The Atlas was launched late last year and already contains more than 23 million records from museums and data collections around the country. But digitising Australia’s wildlife records is no small task.

That’s one of the reasons why the Atlas team is encouraging the public to upload their own field notes, sightings and photographs to the encyclopaedia’s citizen science portal.

Citizen science

For many years, dedicated community groups have played an important role in collecting field data in the name of science. By throwing online tools into the mix, data sharing between experts and enthusiastic volunteers has been revolutionised. ClimateWatch, Birds Australia, RabbitScan, Birdata, and FungiMap are just some examples of networks that are now using online applications to share their information via the Atlas’s portal.

Dr John Hooper, Head of the Biodiversity and Geosciences programs at the Queensland Museum, says the Atlas is a real benchmark for science.

“People these days are impatient, they’d much rather go to the web, so this offers them the option to go online and put these images up,” he says. “The idea is to pick up all the really keen people and nurture an interaction with them.”

Last month in Brisbane, John launched the Atlas’s latest citizen science web portal, Wild Backyards. He is hoping Queenslanders will get involved in documenting wildlife in their own suburbs.
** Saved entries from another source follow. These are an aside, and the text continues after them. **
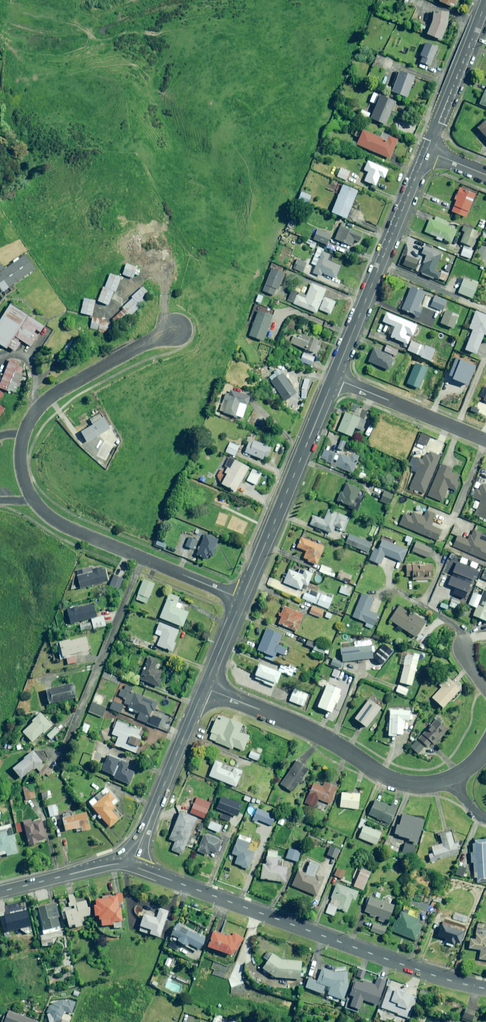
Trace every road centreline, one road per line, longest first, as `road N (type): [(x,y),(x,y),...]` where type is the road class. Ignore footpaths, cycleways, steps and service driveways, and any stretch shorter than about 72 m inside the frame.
road 1 (residential): [(176,330),(40,405),(21,442),(22,476),(56,521),(242,599)]
road 2 (residential): [(130,865),(485,988)]
road 3 (residential): [(204,687),(326,737),(392,780),(417,786),(454,778)]
road 4 (residential): [(334,378),(426,151)]
road 5 (residential): [(242,599),(334,378)]
road 6 (residential): [(130,865),(204,687)]
road 7 (residential): [(485,440),(334,378)]
road 8 (residential): [(426,151),(485,0)]
road 9 (residential): [(0,891),(130,865)]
“We’re trying to get people into life sciences,” he says. “We’re using the technology they love, but they’re doing something that can contribute to their appreciation and protection of the environment around them.”
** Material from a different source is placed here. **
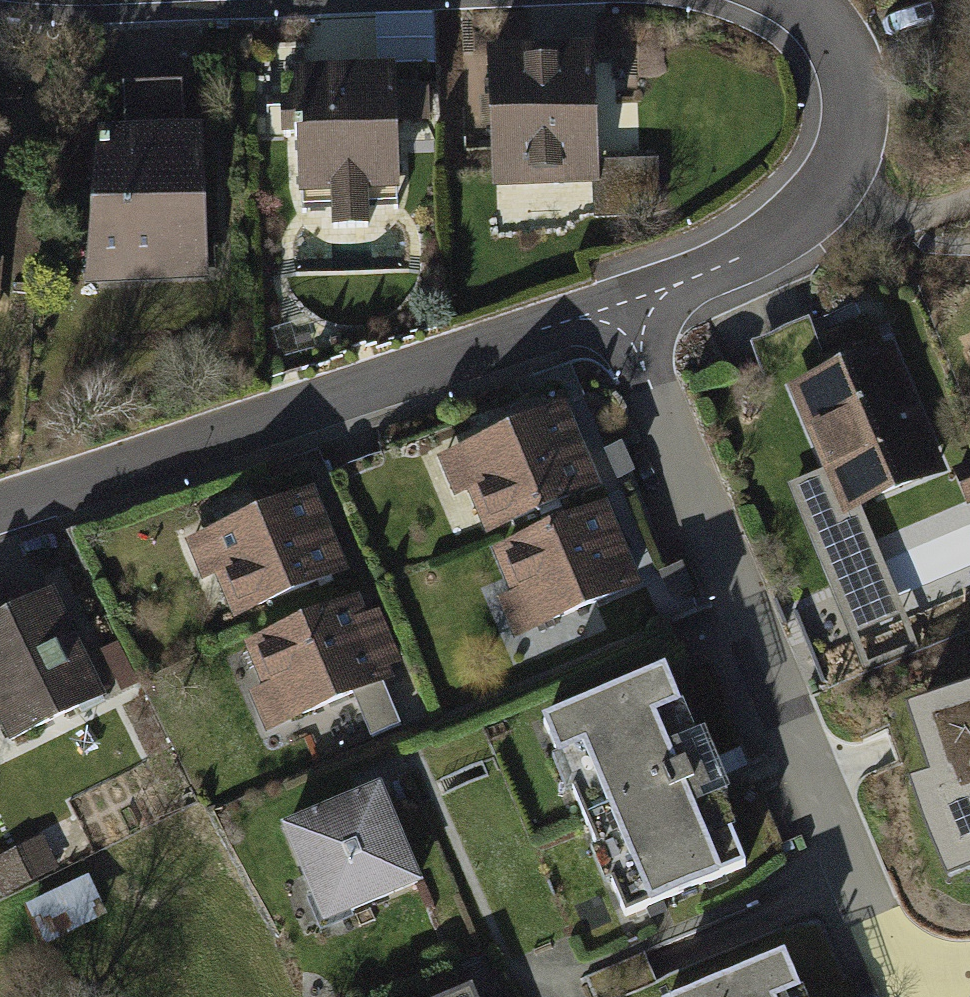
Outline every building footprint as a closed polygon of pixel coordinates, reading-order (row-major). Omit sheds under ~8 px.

In other parts of the world, particularly in the USA and Europe, the use of web portals and sophisticated applications for mobile devices, such as iPhones, has created burgeoning online communities of wildlife buffs who share information with each other.
 
”We don’t have those luxuries in Australia,” Donald says. “There are a lot of unknown species, but we want to change that.”

Mapping the species

Nearly 75 per cent of Australia’s estimated 570,000 native species are unknown, but the Atlas team is optimistic their encyclopaedia will help fill this huge gap in knowledge. As recently as 2005, the Queensland Museum found more than 300 new species in Brisbane’s urban bush. John hopes that with the help of Wild Backyards and an enthusiastic community, more will come to light.
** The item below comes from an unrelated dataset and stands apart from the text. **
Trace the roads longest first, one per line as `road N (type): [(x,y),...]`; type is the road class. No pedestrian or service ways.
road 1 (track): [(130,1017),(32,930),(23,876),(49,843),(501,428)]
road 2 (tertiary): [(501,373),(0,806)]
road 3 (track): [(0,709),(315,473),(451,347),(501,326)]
“It’s a huge task,” he says. “That’s why the Atlas is so important, to find out what is known and what isn’t, and discover more about what isn’t known.”

Pinning down new species and building data about known species could also prove vital for conservation in a period of environmental and climate change. “The ability to predict [what will happen to native species] is going to be very important as we try and protect Australia’s biodiversity into the future,” Donald says. Detailed online records can allow researchers to track changes in species distribution over time to learn how changes in environment and climate affects wildlife.

The Atlas of Living Australia is a collaboration involving more than 60 biological collections from the CSIRO, Museums and Herbaria, Federal and State departments, universities and fungal and microbial collections.